A revolução é a chave partida na fechadura,
a rodar em falso numa réstia de cravos.

Revolução é lembrança da mãe primaveril,
antes da reforma,
no tempo em que cantava um canto inicial,
pétala arterial
no caule da madrugada.

Democracia é palavra que descola
quando o povo desencosta,
escassa na empresa e na escola,
esquecido o torno e a jorna,
o calabouço e a coça – a servidão do cereal;
esquecido o cântaro e o dedal
e o porão colonial.

Revolução é praça que não torna.

A democracia é a casa do povo que lá não mora
mas desarmado a guarda
depois que a desarmou – e agora começou a desamar.

A democracia é a casa do povo que lá não mora.
Palácio sem umbral,
ratado pela desventura,
reboco onde pica o demagogo
e vocifera o impostor.

A democracia é a casa do povo que demora.
A revolução é a chave partida na fechadura
a rodar em falso uma volta inteira
na poeira matinal.


Rui Lage (1975) é escritor, professor e político.
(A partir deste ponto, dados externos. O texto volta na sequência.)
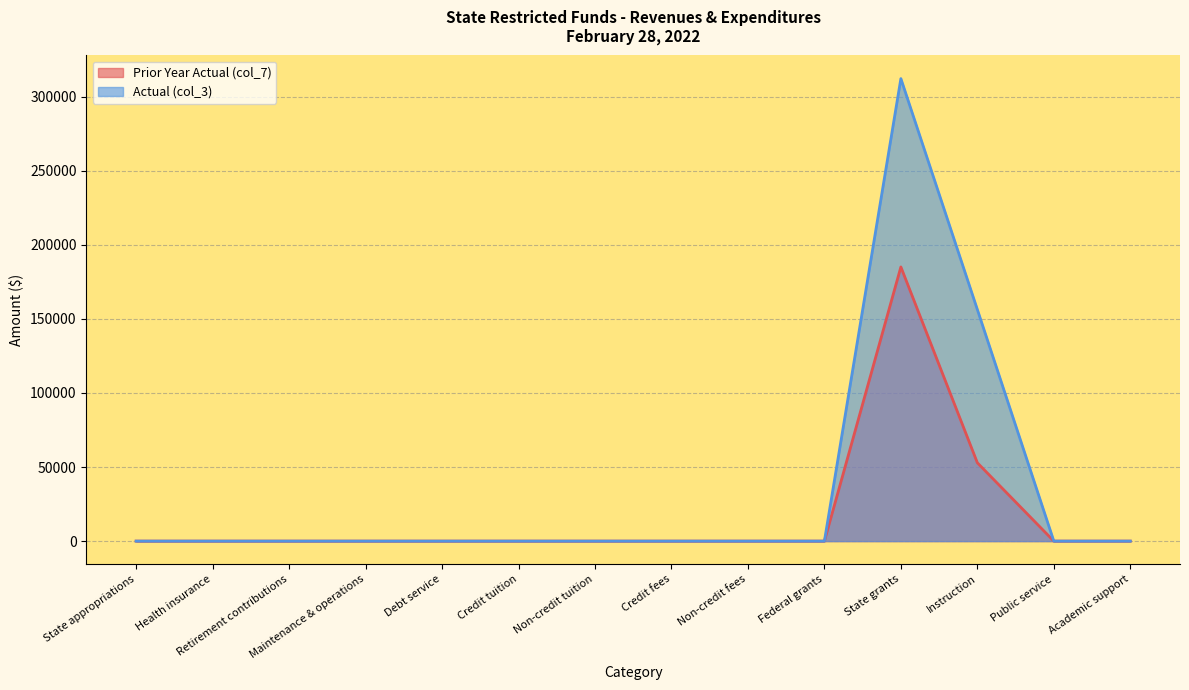

Is it true that Prior Year Actual (col_7) equals -67733.9 at Retirement contributions?

False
A sua obra foi distinguida com o Prémio Revelação Agustina Bessa-Luís, o Prémio da Fundação Inês de Castro, o Prémio Ruy Belo e o Prémio Autores, da SPA. Doutor em Literatura Portuguesa pela Faculdade de Letras da Universidade do Porto, foi deputado à Assembleia da República na XV Legislatura e assessor no Parlamento Europeu. É membro da Assembleia Municipal do Porto. É colunista do semanário Expresso.